→ **TUGAS 1**: Salinlah dengan persis seluruh bagian artikel tentang korupsi di Malang Raya, mulai dari "Malang Raya sempat" sampai dengan "menimpa lahan gerakannya.".

--------------------------------------------------

Senin, Oktober 14, 2024

Menanti IMM Malang Jawab Tantangan

Achmad Santoso
Achmad Santoso
Editor Jawa Pos, pemerhati bahasa, pegiat Jaringan Intelektual Muda Muhammadiyah

Malang Raya sempat menjadi perbincangan hangat nasional. Bukan karena prestasi, melainkan korupsi. Jenama sebagai kota pendidikan pun tercoreng-moreng. Tiga pemimpin tertinggi di masing-masing wilayah secara bergantian dicokok Komisi Pemberantasan Korupsi (KPK).

Eddy Rumpoko yang menghegemoni Kota Batu dan sedang berupaya membangun trah kekuasaan diciduk komisi antirasuah akhir tahun silam, Abah Anton yang hendak menjadi calon petahana Kota Malang diOTT awal tahun ini, kemudian Rendra Kresna yang telah menjadi ikon Kabupaten Malang tak luput diciduk bulan lalu.

Yang menjadi ironi, Malang Raya adalah gudangnya lembaga pendidikan. Perguruan tinggi pun bercokol banyak di sana. Berjibunnya perguruan tinggi memunculkan beragam organisasi kemahasiswaan. Para aktivis itu tentu saja resah atas situasi yang menimpa lahan gerakannya.

--------------------------------------------------

→ **TUGAS 2**: Tuliskan kembali seluruh baris entri, mulai dari awal entri sampai dengan baris yang memuat "πάντα στο μυαλό της. Για εκείνη δεν υπάρχε", dengan mengganti "Passer" menjadi "Ignorer" tanpa mengubah bagian lainnya. Sajikan hanya baris-baris tersebut.

--------------------------------------------------

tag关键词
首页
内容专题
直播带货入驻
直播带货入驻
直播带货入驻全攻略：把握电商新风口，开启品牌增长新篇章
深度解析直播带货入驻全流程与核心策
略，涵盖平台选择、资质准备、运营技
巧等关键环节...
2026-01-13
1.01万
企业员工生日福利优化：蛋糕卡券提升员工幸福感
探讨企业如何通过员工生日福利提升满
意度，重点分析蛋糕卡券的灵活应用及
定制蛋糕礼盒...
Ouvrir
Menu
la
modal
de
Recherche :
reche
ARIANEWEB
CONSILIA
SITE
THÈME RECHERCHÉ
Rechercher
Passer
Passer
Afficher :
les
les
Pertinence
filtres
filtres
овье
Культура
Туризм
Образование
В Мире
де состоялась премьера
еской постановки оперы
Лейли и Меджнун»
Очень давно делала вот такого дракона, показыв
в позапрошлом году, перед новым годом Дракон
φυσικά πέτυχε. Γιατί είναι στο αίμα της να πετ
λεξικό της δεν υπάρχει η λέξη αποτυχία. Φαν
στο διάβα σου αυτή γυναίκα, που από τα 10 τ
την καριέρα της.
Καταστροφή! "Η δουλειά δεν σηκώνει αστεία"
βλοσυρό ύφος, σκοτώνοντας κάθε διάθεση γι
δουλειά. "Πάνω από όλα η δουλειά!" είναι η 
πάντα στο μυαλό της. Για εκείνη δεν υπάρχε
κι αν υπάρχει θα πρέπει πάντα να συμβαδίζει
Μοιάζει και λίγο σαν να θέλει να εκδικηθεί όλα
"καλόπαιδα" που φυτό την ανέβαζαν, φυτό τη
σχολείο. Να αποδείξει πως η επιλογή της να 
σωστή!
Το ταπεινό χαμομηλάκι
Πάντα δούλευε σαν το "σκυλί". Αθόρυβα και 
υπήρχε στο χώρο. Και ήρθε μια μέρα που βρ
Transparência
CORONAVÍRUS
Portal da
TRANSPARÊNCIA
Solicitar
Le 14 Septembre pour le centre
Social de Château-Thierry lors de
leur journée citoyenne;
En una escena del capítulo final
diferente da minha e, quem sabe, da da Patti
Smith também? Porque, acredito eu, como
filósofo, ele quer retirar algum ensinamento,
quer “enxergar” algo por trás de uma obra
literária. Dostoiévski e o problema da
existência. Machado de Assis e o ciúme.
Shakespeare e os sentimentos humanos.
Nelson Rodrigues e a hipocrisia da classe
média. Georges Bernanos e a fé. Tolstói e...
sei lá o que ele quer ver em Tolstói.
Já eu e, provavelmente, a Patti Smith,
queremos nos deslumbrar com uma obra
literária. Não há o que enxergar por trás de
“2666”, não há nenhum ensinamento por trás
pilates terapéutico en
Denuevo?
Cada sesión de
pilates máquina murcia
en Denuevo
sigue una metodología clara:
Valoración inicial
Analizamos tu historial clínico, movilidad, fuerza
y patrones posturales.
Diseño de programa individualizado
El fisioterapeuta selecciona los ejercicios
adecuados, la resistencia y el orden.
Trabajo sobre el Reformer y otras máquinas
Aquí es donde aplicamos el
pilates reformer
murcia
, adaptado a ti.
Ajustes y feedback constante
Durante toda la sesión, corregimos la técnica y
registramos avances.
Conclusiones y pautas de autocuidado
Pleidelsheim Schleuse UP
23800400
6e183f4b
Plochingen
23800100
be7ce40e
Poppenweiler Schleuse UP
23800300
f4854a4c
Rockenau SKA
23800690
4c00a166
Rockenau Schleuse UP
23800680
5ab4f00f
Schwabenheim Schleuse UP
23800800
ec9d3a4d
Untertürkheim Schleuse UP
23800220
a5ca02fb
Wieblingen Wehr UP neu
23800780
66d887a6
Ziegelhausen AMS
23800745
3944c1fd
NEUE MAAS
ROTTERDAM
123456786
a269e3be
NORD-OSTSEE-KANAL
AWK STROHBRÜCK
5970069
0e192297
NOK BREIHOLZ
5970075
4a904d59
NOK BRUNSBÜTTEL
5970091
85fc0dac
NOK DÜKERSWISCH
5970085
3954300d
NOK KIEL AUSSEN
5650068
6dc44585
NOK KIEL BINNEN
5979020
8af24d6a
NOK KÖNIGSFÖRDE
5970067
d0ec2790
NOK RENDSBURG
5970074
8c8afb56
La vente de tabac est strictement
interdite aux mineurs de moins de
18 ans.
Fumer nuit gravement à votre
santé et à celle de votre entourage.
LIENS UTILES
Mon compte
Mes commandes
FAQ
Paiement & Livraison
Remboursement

--------------------------------------------------

→ **JAWABAN 1**:
Malang Raya sempat menjadi perbincangan hangat nasional. Bukan karena prestasi, melainkan korupsi. Jenama sebagai kota pendidikan pun tercoreng-moreng. Tiga pemimpin tertinggi di masing-masing wilayah secara bergantian dicokok Komisi Pemberantasan Korupsi (KPK).

Eddy Rumpoko yang menghegemoni Kota Batu dan sedang berupaya membangun trah kekuasaan diciduk komisi antirasuah akhir tahun silam, Abah Anton yang hendak menjadi calon petahana Kota Malang diOTT awal tahun ini, kemudian Rendra Kresna yang telah menjadi ikon Kabupaten Malang tak luput diciduk bulan lalu.

Yang menjadi ironi, Malang Raya adalah gudangnya lembaga pendidikan. Perguruan tinggi pun bercokol banyak di sana. Berjibunnya perguruan tinggi memunculkan beragam organisasi kemahasiswaan. Para aktivis itu tentu saja resah atas situasi yang menimpa lahan gerakannya.

→ **JAWABAN 2**:
tag关键词
首页
内容专题
直播带货入驻
直播带货入驻
直播带货入驻全攻略：把握电商新风口，开启品牌增长新篇章
深度解析直播带货入驻全流程与核心策
略，涵盖平台选择、资质准备、运营技
巧等关键环节...
2026-01-13
1.01万
企业员工生日福利优化：蛋糕卡券提升员工幸福感
探讨企业如何通过员工生日福利提升满
意度，重点分析蛋糕卡券的灵活应用及
定制蛋糕礼盒...
Ouvrir
Menu
la
modal
de
Recherche :
reche
ARIANEWEB
CONSILIA
SITE
THÈME RECHERCHÉ
Rechercher
Ignorer
Ignorer
Afficher :
les
les
Pertinence
filtres
filtres
овье
Культура
Туризм
Образование
В Мире
де состоялась премьера
еской постановки оперы
Лейли и Меджнун»
Очень давно делала вот такого дракона, показыв
в позапрошлом году, перед новым годом Дракон
φυσικά πέτυχε. Γιατί είναι στο αίμα της να πετ
λεξικό της δεν υπάρχει η λέξη αποτυχία. Φαν
στο διάβα σου αυτή γυναίκα, που από τα 10 τ
την καριέρα της.
Καταστροφή! "Η δουλειά δεν σηκώνει αστεία"
βλοσυρό ύφος, σκοτώνοντας κάθε διάθεση γι
δουλειά. "Πάνω από όλα η δουλειά!" είναι η 
πάντα στο μυαλό της. Για εκείνη δεν υπάρχε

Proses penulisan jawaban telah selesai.